The Life of Ben Reifel
An Online Exhibit
Benjamin Reifel was born September 19, 1906, in a log cabin within the Rosebud Indian Reservation. His father, William Reifel, was German-American and his mother, Lucy Burning Breast, was a full-blooded Lakota Oceti Sakowin. Ben was an enrolled member of the Rosebud Sioux Tribe. His Indian name was Lone Feather.
Reifel graduated from South Dakota State College in 1932. He paid his way through four years of college, with the aid of one of the first loans made available to Indian students under the program for the education of American Indians. He graduated in 1932 with a Bachelor of Science degree in agriculture.

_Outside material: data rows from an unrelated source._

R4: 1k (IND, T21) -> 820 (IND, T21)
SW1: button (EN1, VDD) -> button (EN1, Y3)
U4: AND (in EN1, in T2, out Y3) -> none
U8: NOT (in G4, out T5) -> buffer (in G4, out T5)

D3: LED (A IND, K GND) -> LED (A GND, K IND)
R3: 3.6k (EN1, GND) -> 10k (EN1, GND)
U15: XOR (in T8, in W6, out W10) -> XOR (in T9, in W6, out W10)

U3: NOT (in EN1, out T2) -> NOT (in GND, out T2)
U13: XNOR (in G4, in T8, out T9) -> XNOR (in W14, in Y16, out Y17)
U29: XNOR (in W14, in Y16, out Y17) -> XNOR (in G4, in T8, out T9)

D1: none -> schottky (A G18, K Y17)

In 1960, Reifel ran and won South Dakota's First District seat in the U.S. House of Representatives. He was the first U.S. legislator of Sioux ancestry and the sole American Indian in Congress through the 1960s. Reifel served on the House Agricultural Committee, the House Committee on Appropriations, and the House Appropriations Subcommittee on Interior Department Affairs. He worked for farming interests, pushed for the Oahe Irrigation Projects, and supported the Civil Rights Act of 1966.
Exhibit
In 2019, senior student Sophie Felicia (Lower Brule) worked with Archives staff to write and design online and physical exhibits about the Ben Reifel Papers. These exhibits were part of the SDSU Wokini Challenge Grant that was awarded for the project "Experiencing a Lakota Collection: American Indian Student Assistants in the SDSU Archives." The grant also provided funding for four American Indian student assistants to digitize and describe the materials of the Ben Reifel Papers. The digitized papers can be viewed on the Digital Library of South Dakota.